Lo studio evidenzia anche alcuni fenomeni demografici cruciali per il futuro del sistema sanitario italiano. Tra questi, uno dei più rilevanti è il cosiddetto inverno demografico, che ha avuto inizio nel 2014, quando la popolazione italiana ha cominciato a diminuire. Nel gennaio 2022, i residenti erano circa 59 milioni, con una riduzione del 2,2% rispetto ai 60,3 milioni del 2014. Le previsioni indicano che, nei prossimi 20 anni, la percentuale di persone over 65 arriverà a rappresentare il 34-35% della popolazione, con un rapporto di 300 anziani per ogni 100 giovani.

Questa evoluzione demografica avrà ripercussioni dirette sulla non autosufficienza, con un aumento delle persone anziane che necessitano di assistenza. Oggi, circa 3 milioni di persone in Italia hanno limitazioni gravi che impediscono loro di svolgere attività quotidiane, una cifra che è destinata a crescere, in particolare tra gli over 74, che nel 2040 potrebbero rappresentare più della metà della popolazione con disabilità grave.

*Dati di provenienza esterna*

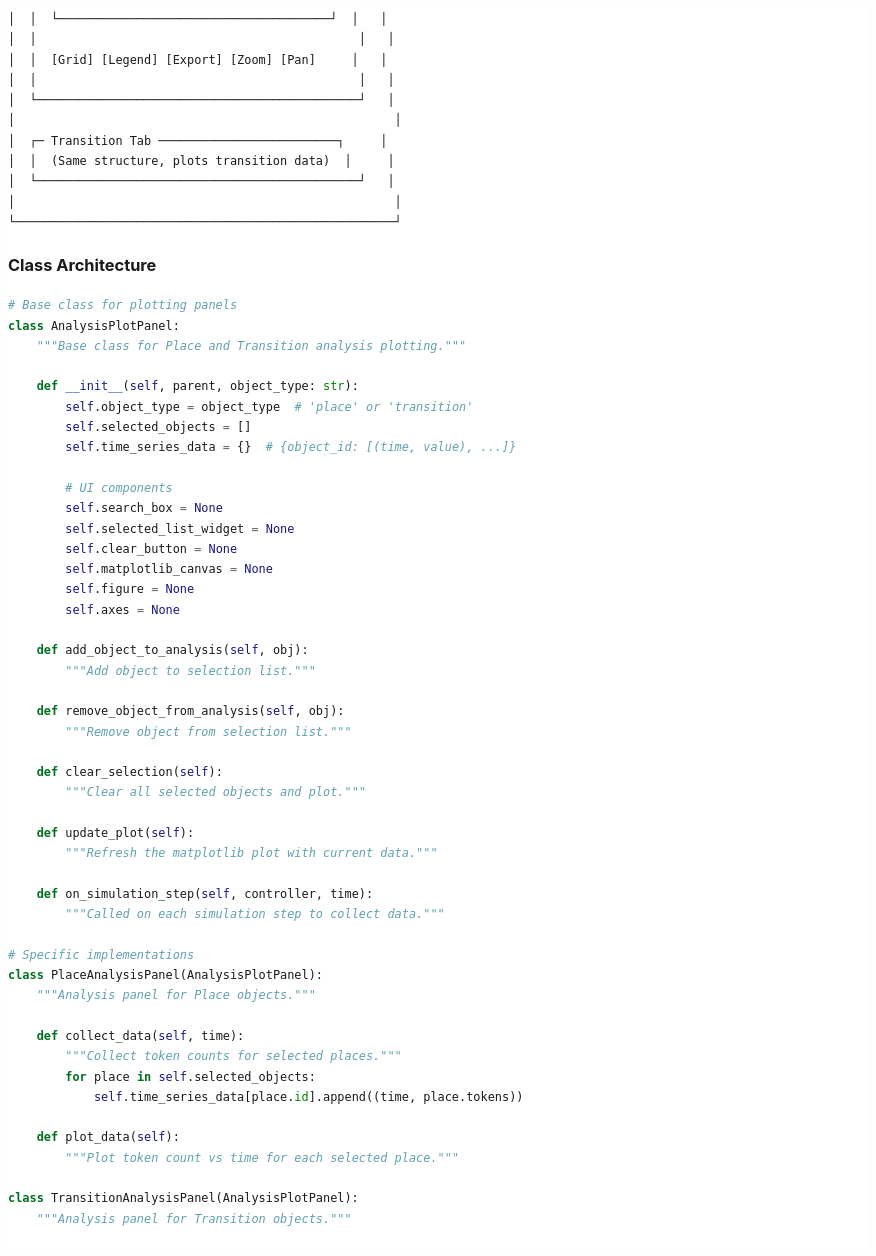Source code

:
 ```
│  │  └──────────────────────────────────────┘  │   │
│  │                                             │   │
│  │  [Grid] [Legend] [Export] [Zoom] [Pan]     │   │
│  │                                             │   │
│  └─────────────────────────────────────────────┘   │
│                                                     │
│  ┌─ Transition Tab ─────────────────────────┐     │
│  │  (Same structure, plots transition data)  │     │
│  └─────────────────────────────────────────────┘   │
│                                                     │
└─────────────────────────────────────────────────────┘
```

### Class Architecture

```python
# Base class for plotting panels
class AnalysisPlotPanel:
    """Base class for Place and Transition analysis plotting."""
    
    def __init__(self, parent, object_type: str):
        self.object_type = object_type  # 'place' or 'transition'
        self.selected_objects = []
        self.time_series_data = {}  # {object_id: [(time, value), ...]}
        
        # UI components
        self.search_box = None
        self.selected_list_widget = None
        self.clear_button = None
        self.matplotlib_canvas = None
        self.figure = None
        self.axes = None
    
    def add_object_to_analysis(self, obj):
        """Add object to selection list."""
        
    def remove_object_from_analysis(self, obj):
        """Remove object from selection list."""
        
    def clear_selection(self):
        """Clear all selected objects and plot."""
        
    def update_plot(self):
        """Refresh the matplotlib plot with current data."""
        
    def on_simulation_step(self, controller, time):
        """Called on each simulation step to collect data."""

# Specific implementations
class PlaceAnalysisPanel(AnalysisPlotPanel):
    """Analysis panel for Place objects."""
    
    def collect_data(self, time):
        """Collect token counts for selected places."""
        for place in self.selected_objects:
            self.time_series_data[place.id].append((time, place.tokens))
    
    def plot_data(self):
        """Plot token count vs time for each selected place."""

class TransitionAnalysisPanel(AnalysisPlotPanel):
    """Analysis panel for Transition objects."""
    
```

I divari territoriali e le disuguaglianze nell’accesso alla salute

Oltre alle sfide demografiche, un altro problema che sta emergendo con forza è quello dei divari territoriali nell’offerta di servizi sanitari. Queste disparità, accentuate dalla pandemia, sono legate anche alla povertà, che continua a crescere, soprattutto tra i più giovani e i più fragili. I divari territoriali e sociali nell’accesso alle cure creano condizioni di disuguaglianza che minano l’efficacia e l’efficienza del sistema sanitario nazionale, richiedendo interventi mirati e una maggiore collaborazione tra pubblico e privato.

Pubblico e privato nella sanità: cosa cambia con il Pnrr?

La pandemia ha mostrato i limiti della sanità pubblica, ora al centro di una “manutenzione straordinaria” grazie al Pnrr. Con una spesa sanitaria sotto la media Ue, un quarto dei medici ultra 65enni e pochi infermieri, il sistema deve evolvere.

Le principali novità del Pnrr includono:

  • Case e Ospedali di Comunità, per avvicinare le cure ai cittadini e ridurre ricoveri inutili;
  • Telemedicina, con servizi digitali come televisite e telemonitoraggio;
  • Collaborazione pubblico-privato, per innovare attraverso startup e nuove tecnologie.

Oggi il privato integra il Ssn con forniture, servizi accreditati e assicurazioni, mentre il Terzo Settore può colmare lacune organizzative ed economiche. La sfida? Costruire una sanità inclusiva, sostenibile e vicina ai cittadini, con pubblico e privato in sinergia.

Sanità in crisi: le soluzioni

La ricerca suggerisce di rendere più efficiente la spesa sanitaria, eliminando sprechi e migliorando la programmazione in base alle proiezioni demografiche, con un serio impegno per aumentare l’efficacia del sistema. Per quanto riguarda l’offerta, è cruciale rilanciare l’appeal delle professioni sanitarie e favorire l’integrazione tra sanità e assistenza, attirando anche lavoratori dall’estero, con un ruolo centrale per il Terzo settore. Inoltre, la digitalizzazione del Ssn e la gestione sicura dei dati sanitari sono punti chiave per una sanità più moderna ed efficiente.

“C’è bisogno non solo di ‘più’ (personale, stipendi, risorse), ma anche di ‘meno’ (rigidità, sprechi, duplicazioni)”, sottolinea Daniela Viglione, direttrice scientifica di italiadecide. Sulla digitalizzazione, poi, evidenzia l’importanza di “rafforzare l’attenzione alla sicurezza dei dati sanitari e della privacy, essenziali alla ricerca e alla gestione sanitaria”. Lo studio si concentra anche sui “divari territoriali, dall’emigrazione sanitaria al disequilibrio regionale domanda-offerta”, spiega Andrea Toma, responsabile dell’Area Economia, Lavoro e Territorio di Censis, che nel rapporto rileva la necessità di “agire su fenomeni di povertà, marginalità e indigenza” e di “sviluppare la collaborazione fra pubblico, privato e Terzo Settore”.